==== Extrait à lire ====

Le mot idée désigne un fait intellectuel élémentaire, irréductible, et qui par conséquent n'est pas susceptible d'une définition rigoureuse. Dans sa signification commune, qui est aussi la plus étendue, on l'applique à toute appréhension de l'esprit, et les scolastiques la définissaient une simple aperception de l'esprit, mera mentis aperceptio. Le fait exprimé par le mot idée est souvent encore désigné par d'autres termes, selon l'objet auquel il se rapporte. Ainsi, on l'appelle, quand il se rapporte à une chose présente, perception; à un objet visible, image; à un phénomène purement intellectuel, conception; à une chose passée, souvenir; à un état moral, sentiment. Mais idée est le terme générique, et s'applique à tout fait de l'intelligence par lequel les choses sont rendues présentes à notre esprit. 

On distribue généralement les idées en plusieurs classes, selon les divers points de vue sous lesquels on les considère. 

A. Envisagées au point de vue de leurs objets, elles varient à l'infini, comme les choses auxquelles elles se rapportent. Néanmoins on peut les ranger sous les deux chefs suivants : 
1° les idées sensibles, qui représentent les objets extérieurs ou leurs attributs

2° les idées supra-sensibles, qui se rapportent aux phénomènes de la vie psychique de l'humain. Ces dernières peuvent encore se subdiviser en idées psychologiques, en idées métaphysiques, et en idées morales

B. Si on les considère au point de vue de la qualité, c. -à-d. en égard à la façon dont elles représentent les objets, les idées peuvent être vraies ou fausses, exactes ou inexactes, précises ou vagues, claires ou obscures, distinctes ou confuses, etc. Ces différents termes n'ont pas besoin d'être expliqués en détail. Nous ferons seulement une observation au sujet des idées fausses et des idées vraies. On a prétendu que les idées étaient toujours vraies, attendu que le terme d'idée n'impliquait pas affirmation. Nous ne voyons là qu'un malentendu résultant des deux significations du mot vrai. Une idée est toujours vraie, en ce sens qu'elle est un fait, qu'elle est existante; mais elle peut en même temps être fausse, c.-à-d. non conforme à son objet, soit qu'il y ait, soit qu'il n'y ait pas affirmation de l'esprit qui l'a conçue.

==== Matériel ====

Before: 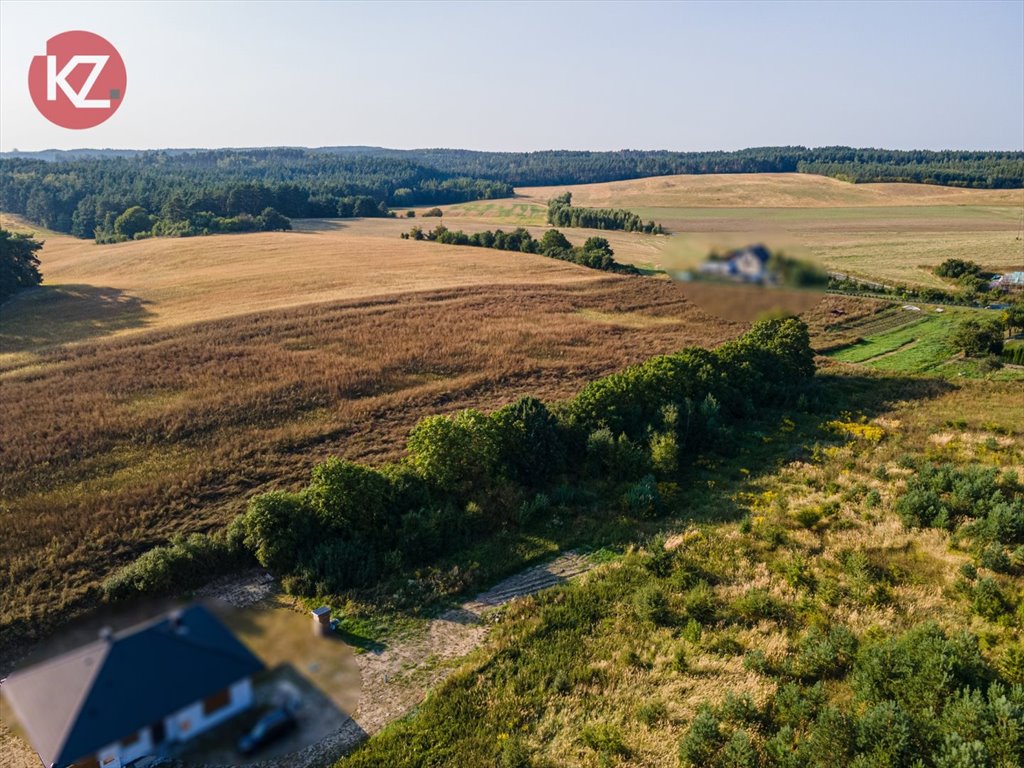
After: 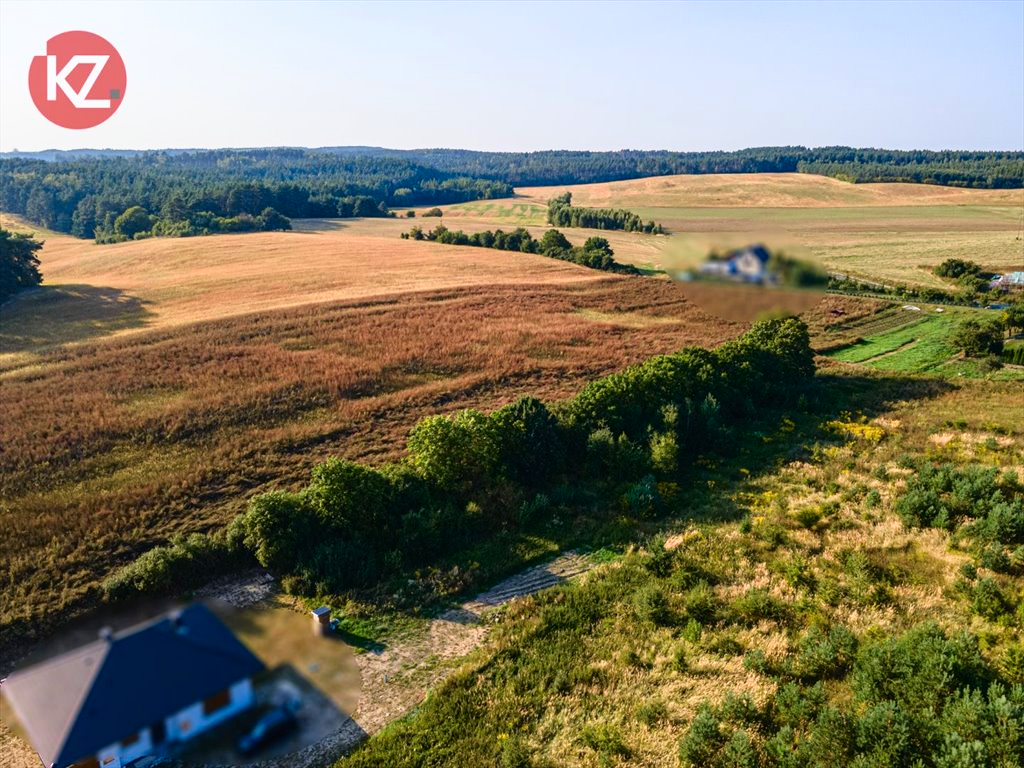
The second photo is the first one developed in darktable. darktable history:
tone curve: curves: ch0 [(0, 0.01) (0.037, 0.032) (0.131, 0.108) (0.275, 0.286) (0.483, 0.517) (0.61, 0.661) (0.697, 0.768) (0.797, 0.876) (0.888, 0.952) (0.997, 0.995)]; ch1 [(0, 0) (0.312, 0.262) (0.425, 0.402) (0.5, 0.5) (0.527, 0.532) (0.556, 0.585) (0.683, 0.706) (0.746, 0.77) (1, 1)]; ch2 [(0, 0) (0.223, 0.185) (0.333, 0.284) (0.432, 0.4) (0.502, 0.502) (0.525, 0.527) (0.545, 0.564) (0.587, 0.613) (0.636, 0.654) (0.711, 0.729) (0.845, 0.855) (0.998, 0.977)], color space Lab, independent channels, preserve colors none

====
==== Matériel ====

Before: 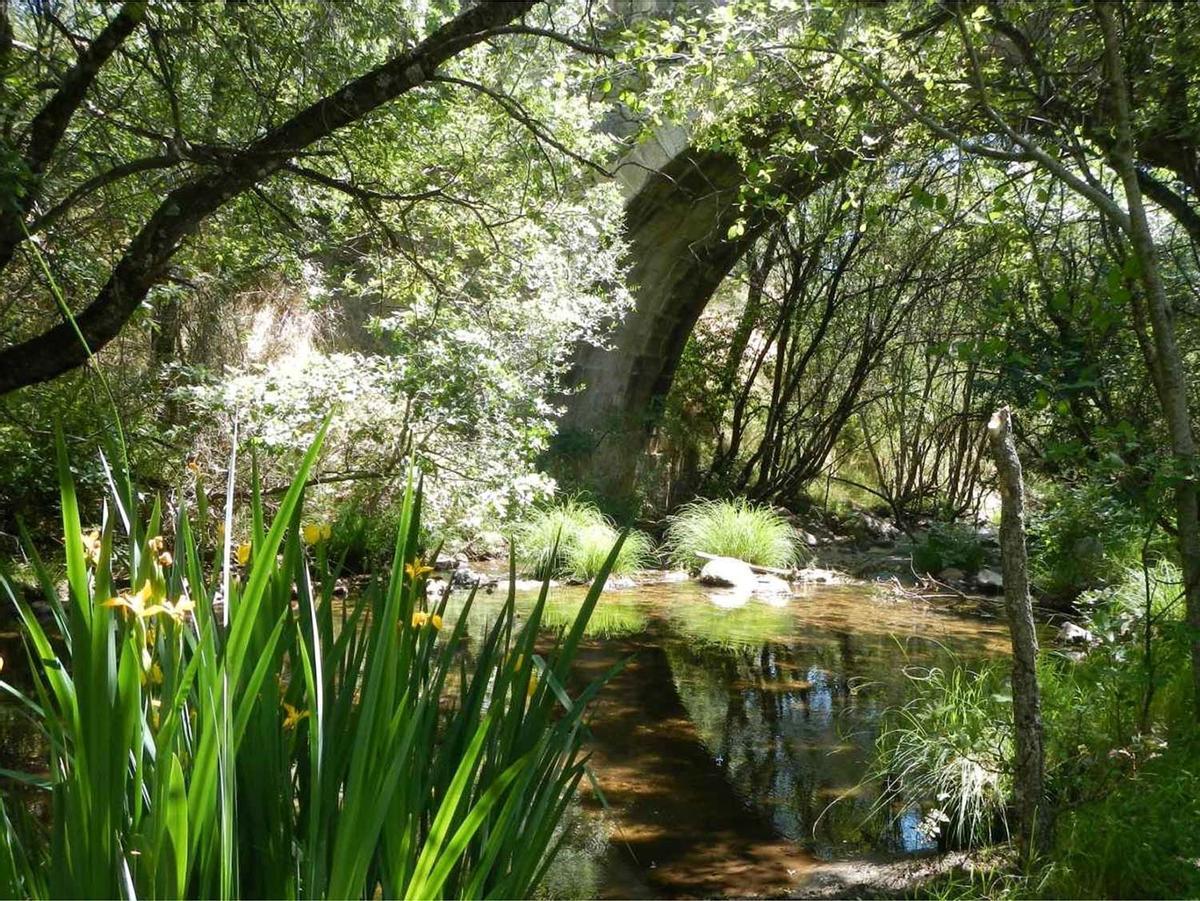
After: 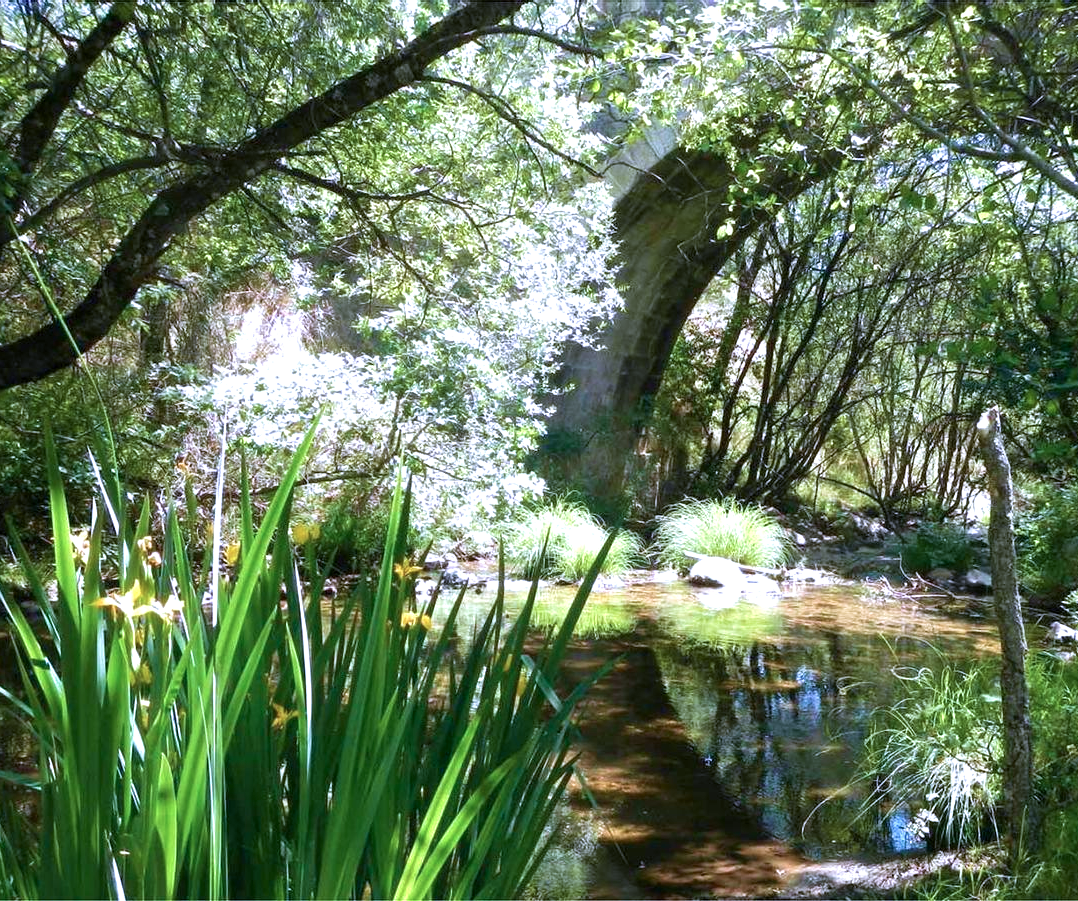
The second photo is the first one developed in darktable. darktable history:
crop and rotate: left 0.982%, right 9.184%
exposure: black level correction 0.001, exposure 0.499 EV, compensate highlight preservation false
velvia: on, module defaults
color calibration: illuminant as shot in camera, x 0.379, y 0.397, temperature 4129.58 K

====
==== Matériel ====

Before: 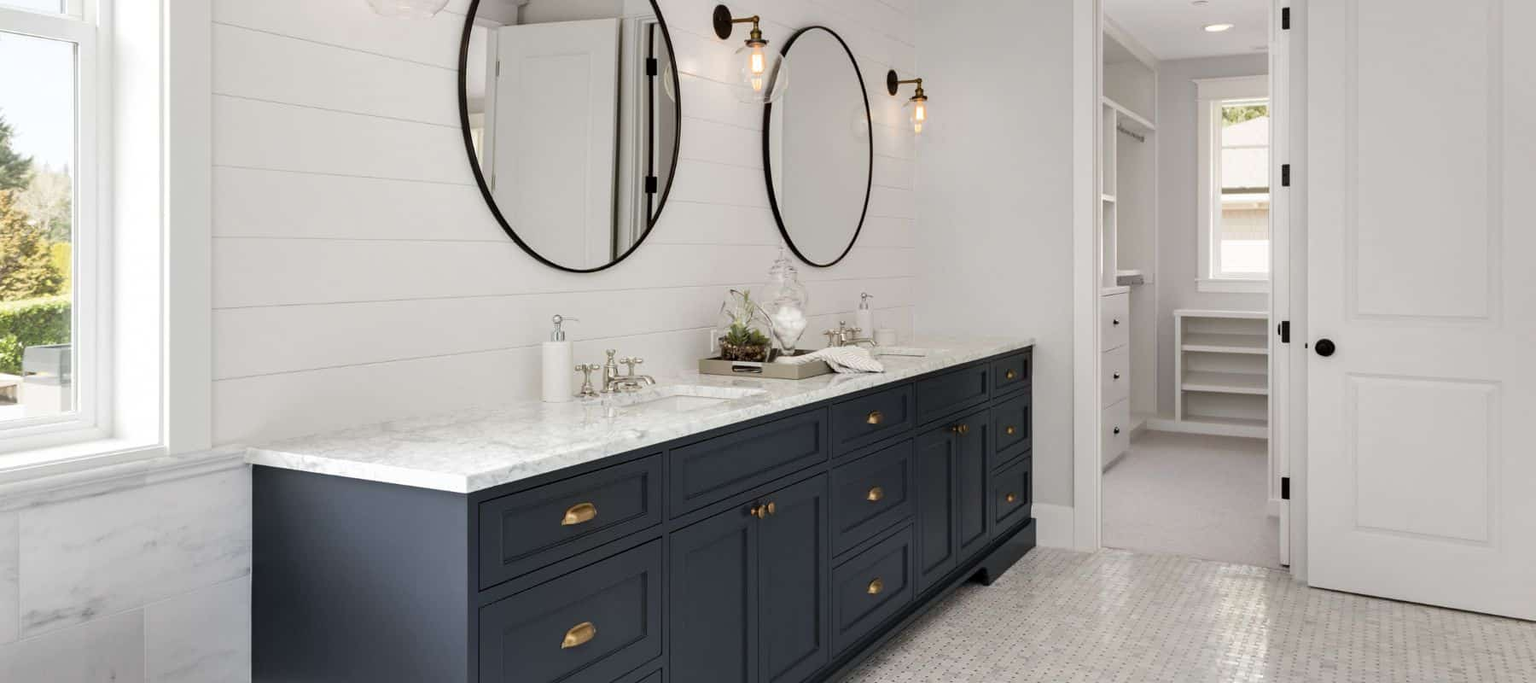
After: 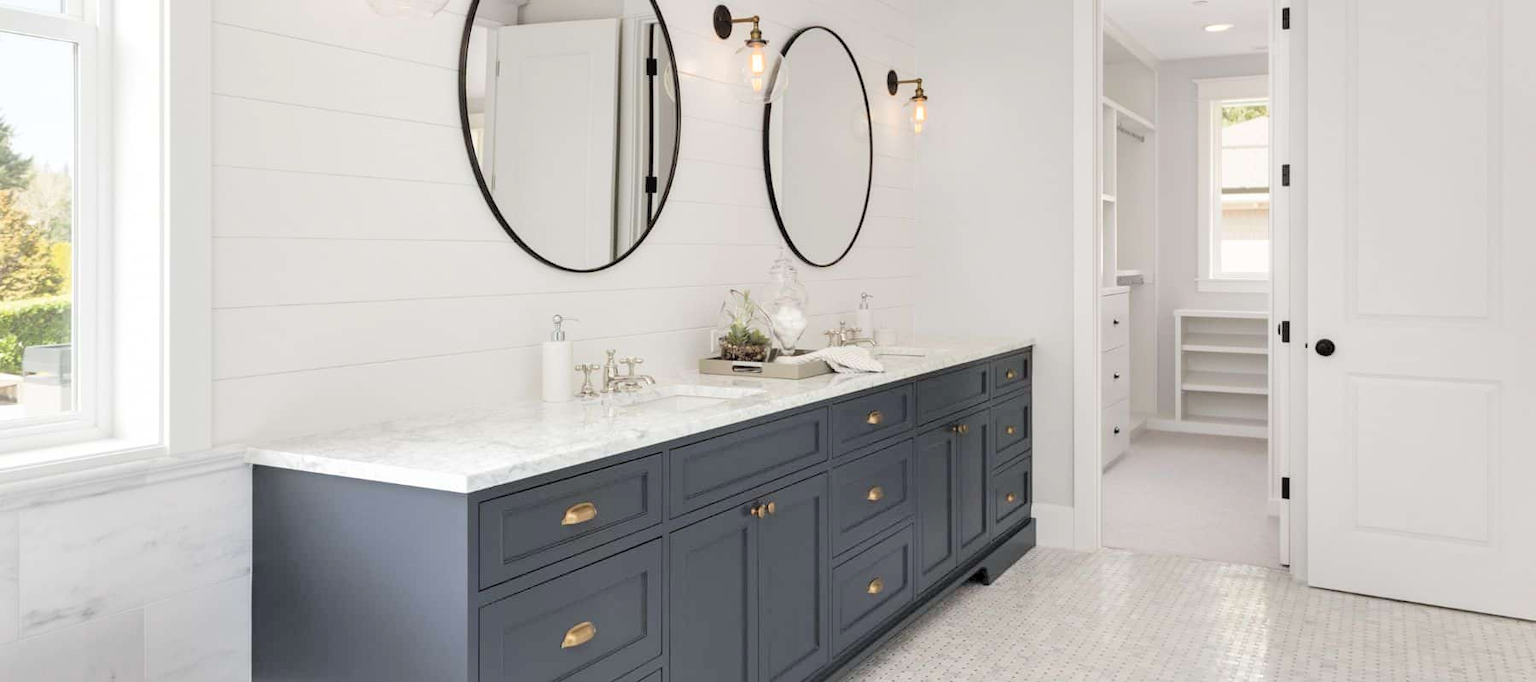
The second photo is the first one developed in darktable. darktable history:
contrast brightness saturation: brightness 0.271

====

▸ Consignes
1 > Imprimez le passage de l'extrait sur la notion d'idée qui commence par « B. Si on les » et se poursuit jusqu'à « qui l'a conçue. ».
2 > Comptez les lignes des enregistrements où figure la chaîne « color » et donnez uniquement ce nombre.

▸ Résultats obtenus
1 >
B. Si on les considère au point de vue de la qualité, c. -à-d. en égard à la façon dont elles représentent les objets, les idées peuvent être vraies ou fausses, exactes ou inexactes, précises ou vagues, claires ou obscures, distinctes ou confuses, etc. Ces différents termes n'ont pas besoin d'être expliqués en détail. Nous ferons seulement une observation au sujet des idées fausses et des idées vraies. On a prétendu que les idées étaient toujours vraies, attendu que le terme d'idée n'impliquait pas affirmation. Nous ne voyons là qu'un malentendu résultant des deux significations du mot vrai. Une idée est toujours vraie, en ce sens qu'elle est un fait, qu'elle est existante; mais elle peut en même temps être fausse, c.-à-d. non conforme à son objet, soit qu'il y ait, soit qu'il n'y ait pas affirmation de l'esprit qui l'a conçue.

2 > 2